━━━ RECORDS SHOWN

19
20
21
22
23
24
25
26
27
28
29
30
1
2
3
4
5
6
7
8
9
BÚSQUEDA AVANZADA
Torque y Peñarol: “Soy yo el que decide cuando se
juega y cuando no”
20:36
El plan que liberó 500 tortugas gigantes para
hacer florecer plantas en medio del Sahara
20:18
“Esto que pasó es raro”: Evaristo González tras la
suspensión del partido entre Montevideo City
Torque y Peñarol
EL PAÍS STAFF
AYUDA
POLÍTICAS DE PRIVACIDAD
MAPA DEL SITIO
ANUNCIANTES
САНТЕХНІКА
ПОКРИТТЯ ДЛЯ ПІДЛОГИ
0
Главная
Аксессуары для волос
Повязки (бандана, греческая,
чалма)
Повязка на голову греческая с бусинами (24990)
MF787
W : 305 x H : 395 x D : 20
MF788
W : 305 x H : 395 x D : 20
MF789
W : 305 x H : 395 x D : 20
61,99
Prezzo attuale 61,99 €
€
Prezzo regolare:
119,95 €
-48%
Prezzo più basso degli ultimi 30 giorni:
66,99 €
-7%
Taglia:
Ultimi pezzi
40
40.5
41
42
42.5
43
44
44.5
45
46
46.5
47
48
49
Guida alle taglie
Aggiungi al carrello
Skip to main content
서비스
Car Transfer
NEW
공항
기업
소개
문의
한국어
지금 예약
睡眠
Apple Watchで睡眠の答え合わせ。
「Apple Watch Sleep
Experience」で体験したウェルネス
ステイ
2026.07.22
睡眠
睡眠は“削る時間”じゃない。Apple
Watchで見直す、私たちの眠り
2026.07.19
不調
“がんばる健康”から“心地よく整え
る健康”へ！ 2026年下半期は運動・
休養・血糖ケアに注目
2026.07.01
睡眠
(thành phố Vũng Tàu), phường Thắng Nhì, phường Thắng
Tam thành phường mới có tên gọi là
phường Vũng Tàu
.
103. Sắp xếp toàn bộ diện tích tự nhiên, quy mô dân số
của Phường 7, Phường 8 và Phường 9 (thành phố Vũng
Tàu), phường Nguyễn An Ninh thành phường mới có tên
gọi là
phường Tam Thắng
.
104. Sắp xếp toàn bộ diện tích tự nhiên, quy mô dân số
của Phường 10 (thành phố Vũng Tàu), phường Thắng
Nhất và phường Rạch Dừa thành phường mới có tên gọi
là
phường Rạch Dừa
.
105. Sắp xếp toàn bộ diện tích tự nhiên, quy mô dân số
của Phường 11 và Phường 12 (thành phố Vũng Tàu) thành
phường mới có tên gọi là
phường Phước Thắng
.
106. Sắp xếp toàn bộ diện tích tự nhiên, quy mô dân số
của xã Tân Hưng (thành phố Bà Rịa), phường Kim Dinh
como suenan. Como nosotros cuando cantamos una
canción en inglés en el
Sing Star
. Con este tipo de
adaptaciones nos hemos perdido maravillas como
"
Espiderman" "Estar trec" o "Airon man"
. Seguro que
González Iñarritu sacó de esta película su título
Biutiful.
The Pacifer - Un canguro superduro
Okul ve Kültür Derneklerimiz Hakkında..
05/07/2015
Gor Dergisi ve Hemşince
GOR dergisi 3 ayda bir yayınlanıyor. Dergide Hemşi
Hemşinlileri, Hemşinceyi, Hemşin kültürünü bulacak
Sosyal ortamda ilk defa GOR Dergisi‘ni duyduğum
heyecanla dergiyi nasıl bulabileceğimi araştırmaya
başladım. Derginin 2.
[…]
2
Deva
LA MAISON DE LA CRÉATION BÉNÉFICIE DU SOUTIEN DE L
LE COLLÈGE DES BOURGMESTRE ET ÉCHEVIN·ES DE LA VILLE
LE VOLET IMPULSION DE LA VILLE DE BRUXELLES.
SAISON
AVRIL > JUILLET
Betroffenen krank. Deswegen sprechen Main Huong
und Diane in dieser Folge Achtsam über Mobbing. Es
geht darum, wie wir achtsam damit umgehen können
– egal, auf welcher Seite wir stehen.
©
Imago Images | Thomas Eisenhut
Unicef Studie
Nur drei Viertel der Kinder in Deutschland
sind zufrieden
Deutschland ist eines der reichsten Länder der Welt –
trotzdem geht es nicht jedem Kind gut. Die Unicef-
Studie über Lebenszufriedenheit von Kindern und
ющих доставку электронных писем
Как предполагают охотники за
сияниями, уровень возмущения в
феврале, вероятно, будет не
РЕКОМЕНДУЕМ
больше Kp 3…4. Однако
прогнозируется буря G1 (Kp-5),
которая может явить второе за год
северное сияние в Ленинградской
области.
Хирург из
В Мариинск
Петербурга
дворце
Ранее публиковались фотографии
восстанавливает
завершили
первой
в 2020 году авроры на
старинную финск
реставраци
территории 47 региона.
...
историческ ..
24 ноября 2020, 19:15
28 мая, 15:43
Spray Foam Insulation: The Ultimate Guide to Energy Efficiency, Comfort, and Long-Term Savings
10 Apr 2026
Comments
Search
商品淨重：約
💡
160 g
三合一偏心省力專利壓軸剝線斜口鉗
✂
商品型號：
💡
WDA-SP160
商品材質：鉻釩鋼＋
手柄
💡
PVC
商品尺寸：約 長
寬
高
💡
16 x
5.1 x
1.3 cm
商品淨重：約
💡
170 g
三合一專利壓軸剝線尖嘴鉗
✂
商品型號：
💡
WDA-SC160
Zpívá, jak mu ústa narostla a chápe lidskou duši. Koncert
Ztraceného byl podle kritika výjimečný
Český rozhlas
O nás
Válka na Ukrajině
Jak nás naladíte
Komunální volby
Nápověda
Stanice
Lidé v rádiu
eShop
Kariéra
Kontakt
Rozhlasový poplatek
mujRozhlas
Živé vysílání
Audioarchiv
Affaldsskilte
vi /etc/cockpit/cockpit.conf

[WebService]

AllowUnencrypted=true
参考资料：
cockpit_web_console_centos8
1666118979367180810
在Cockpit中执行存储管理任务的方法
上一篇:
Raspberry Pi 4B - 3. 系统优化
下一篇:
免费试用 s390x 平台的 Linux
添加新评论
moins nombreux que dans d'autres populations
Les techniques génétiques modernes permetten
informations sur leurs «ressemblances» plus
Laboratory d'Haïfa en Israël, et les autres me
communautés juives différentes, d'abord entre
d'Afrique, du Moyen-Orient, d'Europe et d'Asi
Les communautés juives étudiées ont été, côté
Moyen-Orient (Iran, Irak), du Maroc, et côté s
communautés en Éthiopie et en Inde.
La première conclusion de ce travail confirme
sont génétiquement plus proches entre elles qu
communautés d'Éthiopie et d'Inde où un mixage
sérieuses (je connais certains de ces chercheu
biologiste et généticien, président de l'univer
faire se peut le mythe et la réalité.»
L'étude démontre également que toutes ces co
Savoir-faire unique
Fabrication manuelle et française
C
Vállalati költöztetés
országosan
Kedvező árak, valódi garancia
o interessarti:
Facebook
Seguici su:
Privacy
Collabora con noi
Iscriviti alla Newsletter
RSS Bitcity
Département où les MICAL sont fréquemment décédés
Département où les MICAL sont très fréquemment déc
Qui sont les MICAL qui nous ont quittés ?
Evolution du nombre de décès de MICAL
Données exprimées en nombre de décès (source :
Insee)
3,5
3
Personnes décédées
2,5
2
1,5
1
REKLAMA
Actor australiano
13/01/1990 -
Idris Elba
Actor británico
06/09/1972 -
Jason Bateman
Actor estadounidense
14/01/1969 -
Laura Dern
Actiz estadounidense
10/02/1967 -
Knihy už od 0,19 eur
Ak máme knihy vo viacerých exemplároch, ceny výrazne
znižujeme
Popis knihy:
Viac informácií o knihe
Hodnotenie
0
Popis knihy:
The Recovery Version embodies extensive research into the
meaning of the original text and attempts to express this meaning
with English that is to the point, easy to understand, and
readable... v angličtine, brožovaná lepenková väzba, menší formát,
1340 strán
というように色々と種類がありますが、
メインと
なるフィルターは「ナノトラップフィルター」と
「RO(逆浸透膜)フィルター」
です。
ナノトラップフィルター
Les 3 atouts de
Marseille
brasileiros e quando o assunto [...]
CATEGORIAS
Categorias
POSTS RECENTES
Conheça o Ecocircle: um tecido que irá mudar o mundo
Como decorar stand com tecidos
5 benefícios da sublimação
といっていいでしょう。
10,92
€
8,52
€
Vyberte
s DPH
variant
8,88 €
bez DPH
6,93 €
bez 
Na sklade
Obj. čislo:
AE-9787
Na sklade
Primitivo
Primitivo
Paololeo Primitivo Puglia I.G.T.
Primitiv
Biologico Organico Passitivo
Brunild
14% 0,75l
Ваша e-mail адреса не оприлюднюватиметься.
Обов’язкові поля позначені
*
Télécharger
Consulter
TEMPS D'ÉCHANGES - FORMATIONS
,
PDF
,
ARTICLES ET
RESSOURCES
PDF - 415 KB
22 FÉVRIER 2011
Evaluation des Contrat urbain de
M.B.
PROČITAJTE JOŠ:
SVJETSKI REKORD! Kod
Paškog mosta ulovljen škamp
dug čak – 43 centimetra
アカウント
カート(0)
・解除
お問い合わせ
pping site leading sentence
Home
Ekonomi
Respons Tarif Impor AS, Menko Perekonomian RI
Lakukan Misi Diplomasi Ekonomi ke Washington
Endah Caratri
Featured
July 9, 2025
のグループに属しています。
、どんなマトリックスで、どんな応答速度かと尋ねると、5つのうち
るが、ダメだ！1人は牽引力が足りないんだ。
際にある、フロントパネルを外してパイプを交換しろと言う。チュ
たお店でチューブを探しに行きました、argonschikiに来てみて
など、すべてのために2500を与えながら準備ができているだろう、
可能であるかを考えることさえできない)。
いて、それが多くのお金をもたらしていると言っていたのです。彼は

━━━━━━

WHAT THE TASK REQUIRES |
Rewrite the lines starting at "AllowUnencrypted=true" and ending at "Les techniques génétiques modernes permetten", putting "前一篇" in place of "上一篇" and leaving everything else unchanged.

ANSWER FOR THE TASK |
AllowUnencrypted=true
参考资料：
cockpit_web_console_centos8
1666118979367180810
在Cockpit中执行存储管理任务的方法
前一篇:
Raspberry Pi 4B - 3. 系统优化
下一篇:
免费试用 s390x 平台的 Linux
添加新评论
moins nombreux que dans d'autres populations
Les techniques génétiques modernes permetten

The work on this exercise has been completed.